Exposes linear combinations of slice-like objects of Copy values to LLVM's auto-vectorizer

Linear combinations of vectors don't on their own lend themselves to nice optimizations. For example, consider a*x+b*y+c*z. Since the operator overloads are binary, this naively maps to two two for-loops: one for temp = a*x+b*y and another for result=temp+c*z. The classic solution is to employ "expression templates" which are effectively values representing lazy operations, to be evaluated when encountering an assignment statement or when otherwise useful.
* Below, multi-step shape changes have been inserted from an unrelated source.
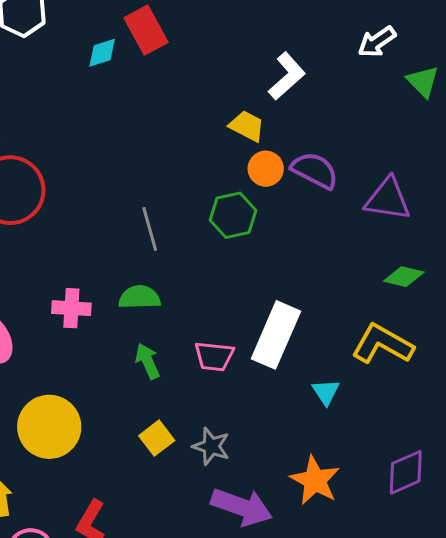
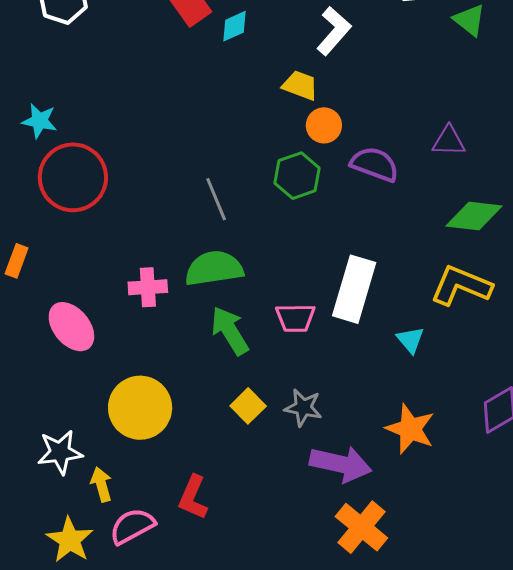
cyan diamond: (102, 53) -> (235, 26), moved
purple semicircle: (315, 170) -> (375, 164), moved
purple triangle: (388, 199) -> (449, 141), size x0.7
green diamond: (404, 277) -> (474, 216), size x1.4
green semicircle: (139, 297) -> (214, 268), size x1.4
green arrow: (148, 361) -> (230, 331), size x1.4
The C++ library Eigen is an excellent library implementing this approach, but as anybody who has used it knows, there is a lot of magic going on that can lead to incomprehensible error messages.

As a simple alternative, we provide a macro that converts a linear combination to a canonical Rust representation that is amenable to LLVM's auto-vectorizer. That is, the macro converts statements like z = a*x + b*y + c*z to for (x, (y, z)) in x.iter().zip(y.iter().zip(z.iter_mut())) { *z = a * *x + b * *y + c * *z; }

If x, y, and z are slices, bounds-checks are known to be elided, resulting in fairly optimal code. The value of the macro is that any combination-like expression is generated, e.g. w = 2.0 * x - z becomes for (x, (z, w)) in x.iter().zip(z.iter().zip(w.iter_mut())) { *w = 2.0 * *x - *z; }

In addition to =, both += and -= are supported. (Technically any assignment operator works, e.g. /=, but that is an accident of implementation rather than an intended feature.) The assigned variable may appear anywhere in the constructed expression, as the macro is designed to take appropriate care of the mutable borrow. Coefficients may be compatible scalar literals or variables.